Le passage de la vie dans l'eau à la vie sur terre a nécessité une lente adaptation de la boîte crânienne, et pas seulement des membres, révèle une étude à paraître jeudi dans la revue britannique Nature, qui comble un chaînon manquant de l'évolution des espèces.

Ces travaux, réalisés sur des fossiles de Tiktaalik rosae, montrent que des éléments du crâne «que l'on croyait autrefois liés aux animaux vivant sur terre étaient en fait des premières adaptations pour la vie en eaux peu profondes», souligne le principal auteur de l'étude, Jason Downs, de l'Académie américaine des sciences naturelles.
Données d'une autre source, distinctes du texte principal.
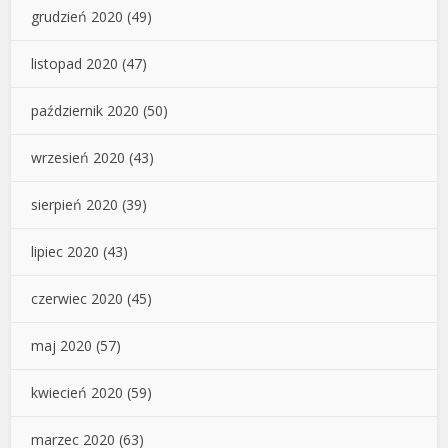
grudzień 2020
(49)
listopad 2020
(47)
październik 2020
(50)
wrzesień 2020
(43)
sierpień 2020
(39)
lipiec 2020
(43)
czerwiec 2020
(45)
maj 2020
(57)
kwiecień 2020
(59)
marzec 2020
(63)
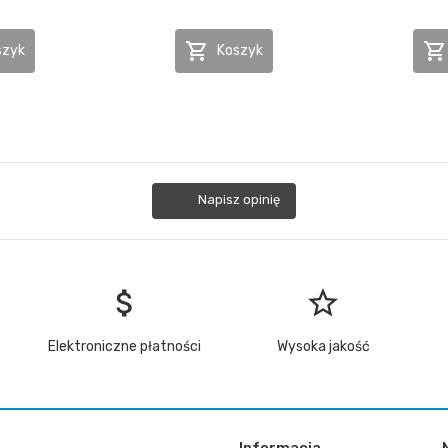


szyk
Koszyk
Napisz opinię
attach_money
star_border
Elektroniczne płatności
Wysoka jakość
Informacja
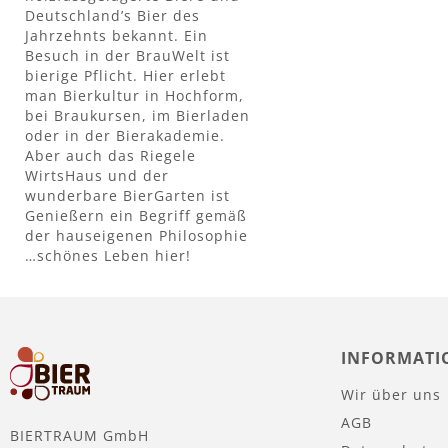
Deutschland’s Bier des
Jahrzehnts bekannt. Ein
Besuch in der BrauWelt ist
bierige Pflicht. Hier erlebt
man Bierkultur in Hochform,
bei Braukursen, im Bierladen
oder in der Bierakademie.
Aber auch das Riegele
WirtsHaus und der
wunderbare BierGarten ist
Genießern ein Begriff gemäß
der hauseigenen Philosophie
…schönes Leben hier!
INFORMATI
Wir über uns
AGB
BIERTRAUM GmbH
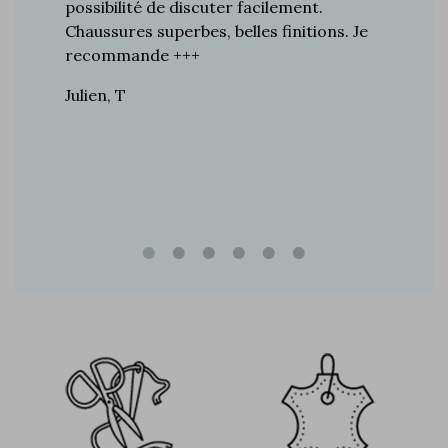
ines…
possibilité de discuter facilement.
de mes a
toujours
Chaussures superbes, belles finitions. Je
la quali
n de
recommande +++
grand br
raie
Julien, T
Vincent 
rtie, j’ai
e marque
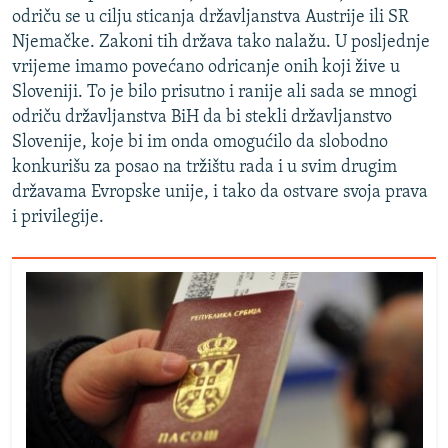
odriču se u cilju sticanja državljanstva Austrije ili SR
Njemačke. Zakoni tih država tako nalažu. U posljednje
vrijeme imamo povećano odricanje onih koji žive u
Sloveniji. To je bilo prisutno i ranije ali sada se mnogi
odriču državljanstva BiH da bi stekli državljanstvo
Slovenije, koje bi im onda omogućilo da slobodno
konkurišu za posao na tržištu rada i u svim drugim
državama Evropske unije, i tako da ostvare svoja prava
i privilegije.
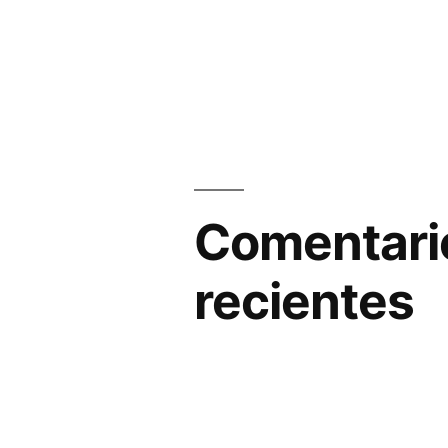
Comentari
recientes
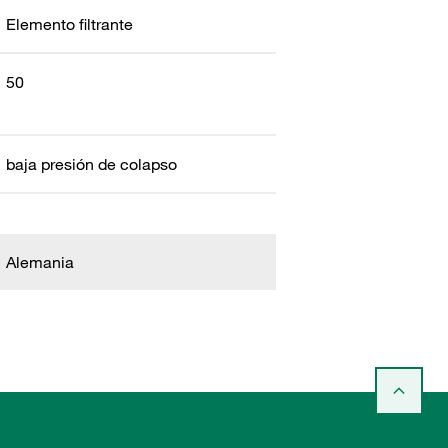
Elemento filtrante
50
baja presión de colapso
Alemania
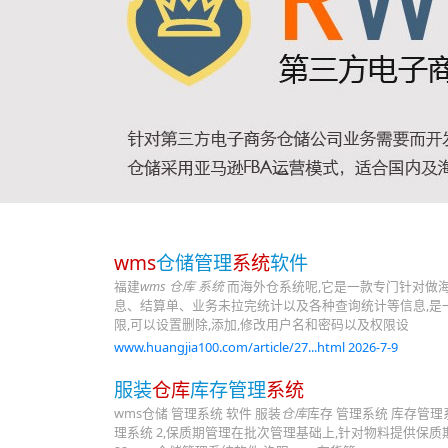
wms
仓储管理
系统
软件
福建
wms 仓库 系统
而海外仓系统呢,它是一款专门针对做海
息、结算单、业务未拉完统计以及各种查询统计等信息,是一款
限,可以设置删除,添加,修改用户名和密码以及权限设
www.huangjia100.com/article/27...html 2026-7-9
服装
仓库
库存管理
系统
wms仓储 管理系统 软件 服装
仓库
库存 管理系统 库存管
理系统 2,保质期管理在批次管理基础上,针对物料提供保质期管理及到期存货预警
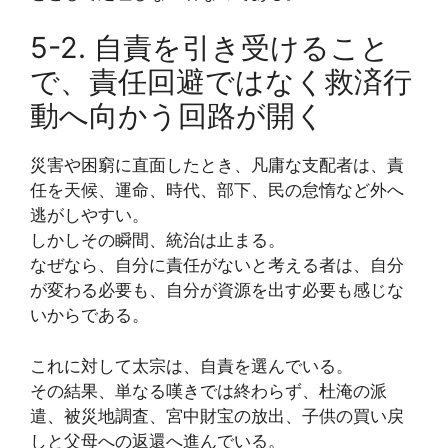
5-2. 自責を引き受けること
で、責任回避ではなく救済行
動へ向かう回路が開く
災害や困窮に直面したとき、凡庸な支配者は、責
任を天候、運命、時代、部下、民の怠惰など外へ
逃がしやすい。
しかしその瞬間、統治は止まる。
なぜなら、自分に責任がないと考える者は、自分
が変わる必要も、自分が資源を出す必要も感じな
いからである。
これに対して太宗は、自責を選んでいる。
その結果、単なる嘆きでは終わらず、杜淹の派
遣、被災地調査、宮中財宝の放出、子供の買い戻
しと父母への返還へ進んでいる。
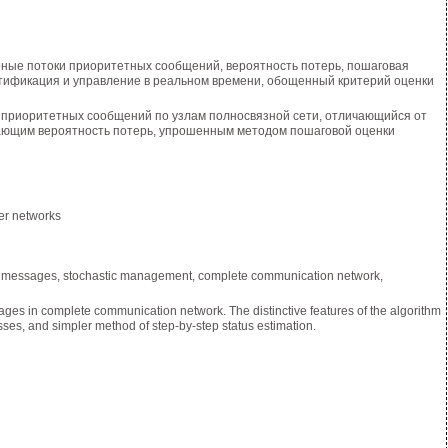
ные потоки приоритетных сообщений, вероятность потерь, пошаговая
ентификация и управление в реальном времени, обощенный критерий оценки
 приоритетных сообщений по узлам полносвязной сети, отличающийся от
ающим вероятность потерь, упрошенным методом пошаговой оценки
er networks
ty messages, stochastic management, complete communication network,
ssages in complete communication network. The distinctive features of the algorithm
losses, and simpler method of step-by-step status estimation.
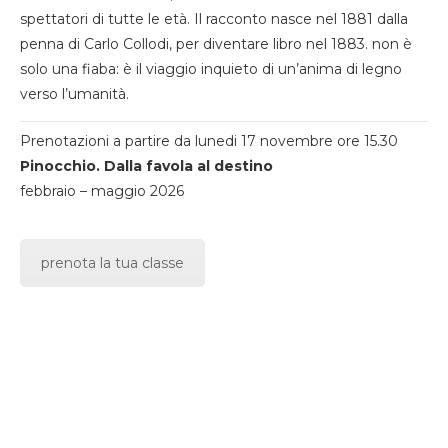
spettatori di tutte le età. Il racconto nasce nel 1881 dalla
penna di Carlo Collodi, per diventare libro nel 1883. non è
solo una fiaba: è il viaggio inquieto di un’anima di legno
verso l’umanità.
Prenotazioni a partire da lunedi 17 novembre ore 15.30
Pinocchio. Dalla favola al destino
febbraio – maggio 2026
prenota la tua classe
Le Tiktaalik rosae, qui se trouvait il y a 375 millions d'années à un stade d'évolution entre les poissons et les premiers animaux capables de marcher, était un prédateur pouvant atteindre 3 mètres de long, avec des dents acérées et une tête ressemblant à celle d'un crocodile.

Décrit pour la première fois en 2006, il possédait encore des caractéristiques des poissons - une mâchoire primitive, des nageoires, des écailles - et en même temps un crâne, un cou, des côtes et un début de membres caractéristiques des animaux terrestres.

En examinant la région du crâne, les chercheurs ont mis en évidence la transformation de certaines structures internes du Tiktaalik pour lui permettre de se mouvoir sur le sol et de respirer de l'air.

«Nous pensions que la transition vers le cou et le crâne avait été rapide» dans l'évolution, «en grande partie parce que nous manquions d'informations sur les animaux intermédiaires» entre poissons et animaux terrestres, a souligné un autre chercheur, Neil Shubin, de l'Université de Chicago.

«Le Tiktaalik, ajoute-t-il, comble parfaitement ce fossé morphologique: il nous permet de voir de nombreuses étapes intermédiaires et de résoudre la succession dans le temps de cette transition complexe».

«Cette nouvelle étude nous rappelle que la transition graduelle d'une vie aquatique à une vie terrestre a nécessité beaucoup plus que l'évolution des membres», note aussi de son côté Ted Daeschler, de l'Académie des sciences. «Elle démontre que, tout au long de cette transition, la tête de ces animaux est devenue de plus en plus solide et, en même temps, plus mobile par rapport au reste du corps».

Dans l'eau profonde, les poissons peuvent facilement orienter leur corps vers leur proie. Mais dans des eaux peu profondes et sur terre, un cou - vu pour la première fois chez un fossile de Tiktaalik - est nécessaire, le corps étant supporté par des membres posés au sol.